Note: Don't import more than 100,000 records in a single import operation or perform more than five concurrent import activities.

Oracle recommends that you adhere to this process when planning high volume data import:

  • Establish baseline performance

  • Scale up import volume

  • Optimizing Concurrent Import Activities

Each of these steps is explained in greater detail.

Establish Baseline Performance

Oracle recommends that after you have cleaned your data and validated that your import is functionally correct, you should begin the process of scaling up your import volumes. The first step in this process is to establish a performance baseline. This involves performing a set of serial imports using a high volume of records.

Oracle recommends that you begin by importing a small number of records (a few hundred to a few thousand) in a single import activity. For example, you may import 10,000 records using four import activities of 2,500 records each. After these data import activities have completed, you should note the time required to complete the import of records and calculate the overall throughput (number of records imported per second).

Note: You may also want to track the time between data import operations.

Scale Up Import Volume

After you have established a baseline, you can increase the number of records in your input file and begin to run multiple imports concurrently. Scale the volumes in a controlled manner and note your throughput at every step.

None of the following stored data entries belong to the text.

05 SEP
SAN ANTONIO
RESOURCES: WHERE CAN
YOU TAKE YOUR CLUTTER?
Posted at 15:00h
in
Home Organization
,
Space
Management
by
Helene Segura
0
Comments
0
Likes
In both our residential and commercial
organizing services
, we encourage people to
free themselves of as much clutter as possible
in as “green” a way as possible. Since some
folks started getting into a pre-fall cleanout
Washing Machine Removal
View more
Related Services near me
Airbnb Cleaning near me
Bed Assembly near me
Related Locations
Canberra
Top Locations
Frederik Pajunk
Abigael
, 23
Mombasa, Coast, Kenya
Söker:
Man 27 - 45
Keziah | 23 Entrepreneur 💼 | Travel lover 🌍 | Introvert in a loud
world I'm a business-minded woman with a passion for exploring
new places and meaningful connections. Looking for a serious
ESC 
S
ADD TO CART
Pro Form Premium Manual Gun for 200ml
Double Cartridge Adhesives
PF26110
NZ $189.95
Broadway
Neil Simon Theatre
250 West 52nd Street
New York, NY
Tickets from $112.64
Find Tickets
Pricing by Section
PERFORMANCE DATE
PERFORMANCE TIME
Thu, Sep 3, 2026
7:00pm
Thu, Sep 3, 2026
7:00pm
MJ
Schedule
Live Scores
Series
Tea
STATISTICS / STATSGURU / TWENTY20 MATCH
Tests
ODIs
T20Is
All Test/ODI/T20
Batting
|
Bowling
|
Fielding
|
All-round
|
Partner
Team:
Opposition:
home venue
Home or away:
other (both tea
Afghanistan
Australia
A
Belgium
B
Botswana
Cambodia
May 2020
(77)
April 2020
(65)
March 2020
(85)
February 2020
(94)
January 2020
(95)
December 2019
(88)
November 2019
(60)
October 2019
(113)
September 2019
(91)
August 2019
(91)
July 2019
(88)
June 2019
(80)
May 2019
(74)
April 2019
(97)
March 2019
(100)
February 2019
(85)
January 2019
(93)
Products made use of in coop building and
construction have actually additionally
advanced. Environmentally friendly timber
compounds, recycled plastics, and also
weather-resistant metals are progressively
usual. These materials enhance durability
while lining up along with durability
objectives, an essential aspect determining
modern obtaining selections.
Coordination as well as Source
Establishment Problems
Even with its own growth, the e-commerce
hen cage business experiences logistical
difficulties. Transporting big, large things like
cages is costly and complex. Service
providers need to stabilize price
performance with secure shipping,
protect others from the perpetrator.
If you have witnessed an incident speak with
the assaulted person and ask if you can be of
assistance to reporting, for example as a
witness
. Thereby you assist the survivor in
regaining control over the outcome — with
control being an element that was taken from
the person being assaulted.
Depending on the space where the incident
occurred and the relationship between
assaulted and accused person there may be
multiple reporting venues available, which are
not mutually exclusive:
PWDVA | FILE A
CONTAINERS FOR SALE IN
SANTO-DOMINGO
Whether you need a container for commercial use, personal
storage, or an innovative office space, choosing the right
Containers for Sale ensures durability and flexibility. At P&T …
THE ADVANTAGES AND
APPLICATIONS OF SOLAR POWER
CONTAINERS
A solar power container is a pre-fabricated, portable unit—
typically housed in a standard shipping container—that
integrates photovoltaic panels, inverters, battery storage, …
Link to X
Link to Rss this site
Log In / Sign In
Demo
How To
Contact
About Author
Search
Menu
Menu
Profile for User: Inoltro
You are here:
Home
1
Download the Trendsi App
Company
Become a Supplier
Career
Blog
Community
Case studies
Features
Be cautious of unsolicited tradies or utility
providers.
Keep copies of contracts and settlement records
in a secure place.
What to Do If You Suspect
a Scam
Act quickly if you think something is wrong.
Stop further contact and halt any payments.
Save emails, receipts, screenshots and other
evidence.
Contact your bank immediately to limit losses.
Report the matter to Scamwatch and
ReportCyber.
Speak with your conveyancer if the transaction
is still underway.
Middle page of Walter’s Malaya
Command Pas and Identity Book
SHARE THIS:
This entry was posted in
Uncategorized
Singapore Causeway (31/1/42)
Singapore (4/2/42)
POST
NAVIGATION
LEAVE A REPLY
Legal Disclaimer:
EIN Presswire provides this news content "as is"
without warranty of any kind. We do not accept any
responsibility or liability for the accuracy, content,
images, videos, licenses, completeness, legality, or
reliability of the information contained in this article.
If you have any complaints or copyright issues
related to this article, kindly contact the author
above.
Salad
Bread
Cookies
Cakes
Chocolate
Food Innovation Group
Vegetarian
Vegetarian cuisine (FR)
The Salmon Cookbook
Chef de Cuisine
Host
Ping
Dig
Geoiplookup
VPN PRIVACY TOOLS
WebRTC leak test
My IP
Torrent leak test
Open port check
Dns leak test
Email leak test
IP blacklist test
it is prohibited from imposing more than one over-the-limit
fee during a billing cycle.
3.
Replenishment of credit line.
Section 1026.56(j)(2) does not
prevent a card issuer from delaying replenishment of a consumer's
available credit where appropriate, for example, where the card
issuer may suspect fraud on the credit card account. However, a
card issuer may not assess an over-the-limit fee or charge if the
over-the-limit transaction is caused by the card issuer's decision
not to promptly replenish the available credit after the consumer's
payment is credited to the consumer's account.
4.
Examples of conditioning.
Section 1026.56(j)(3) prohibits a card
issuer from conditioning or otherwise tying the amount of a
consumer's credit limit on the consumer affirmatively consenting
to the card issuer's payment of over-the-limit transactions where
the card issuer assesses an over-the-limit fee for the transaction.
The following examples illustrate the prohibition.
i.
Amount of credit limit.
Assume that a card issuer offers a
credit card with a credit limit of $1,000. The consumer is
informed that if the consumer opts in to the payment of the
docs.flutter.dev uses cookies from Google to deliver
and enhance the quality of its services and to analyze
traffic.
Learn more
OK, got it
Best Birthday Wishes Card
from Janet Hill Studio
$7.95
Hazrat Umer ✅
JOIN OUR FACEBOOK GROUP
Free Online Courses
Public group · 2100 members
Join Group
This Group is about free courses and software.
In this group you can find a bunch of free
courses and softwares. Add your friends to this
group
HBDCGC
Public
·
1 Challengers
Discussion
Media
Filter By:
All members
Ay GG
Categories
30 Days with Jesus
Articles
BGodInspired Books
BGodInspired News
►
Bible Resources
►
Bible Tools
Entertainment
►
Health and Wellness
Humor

Optimize Concurrent Import Activities

You can run multiple import activities simultaneously. This can improve your overall throughput versus serially running the same imports. The optimal number of concurrent import activities can vary across objects and use cases; you must perform testing prior to beginning your production data load to identify the most efficient data import plan.

You can run multiple data import activities concurrently by submitting a new import activity while the first activity is still being processed. CX Sales and Fusion Service processes both import activities without waiting for the first activity to complete before starting the second activity. You can continue to run multiple data import activities concurrently for additional data import activities.

For example, you first run a test to measure the throughput when importing 200,000 records using four serial activities of 50,000 records each. You may then run a test to import a total of 600,000 records as shown in this table:

Test Number

Total Number of Records

Number of Records per Activity

Number of Activities

Concurrency

Average Throughput

1

200,000

50,000

4

Serial

2.1

100,000

50,000

2

Concurrent

2.2

200,000

50,000

4

Concurrent

2.3

300,000

50,000

6

Concurrent

At every step, you should note the average throughput. If you reach a point where throughput is decreasing, then you may have exceeded your optimal concurrency. You may want to repeat the tests to ensure that you have sufficient data points to draw a correct conclusion.

You can import file attachments to some record types. Importing attachments impacts import performance and should be considered when planning your data import activities.

You can also adjust the data import based on the number of records in your input data file. For example, start with 25,000 records and increase by 25,000 records with every run. As you increase the number of records in each batch, note the average throughput. If you reach a point where throughput is decreasing, then you may have exceeded your optimal number of records. Oracle doesn't recommend importing more than 100,000 records in a single import activity and exceeding five concurrent import activities.

Pod Size

Significant changes to your usage patterns such as adding many new users or the execution of high volume data imports may change your pod sizing assessment. Ensure that your environment is properly sized to handle the import data volumes generated by your organization along with other operations that are performed by your users. Before starting a high volume import process or one time data load, you may want to have Oracle review your sizing. Contact Oracle help desk to start this review process.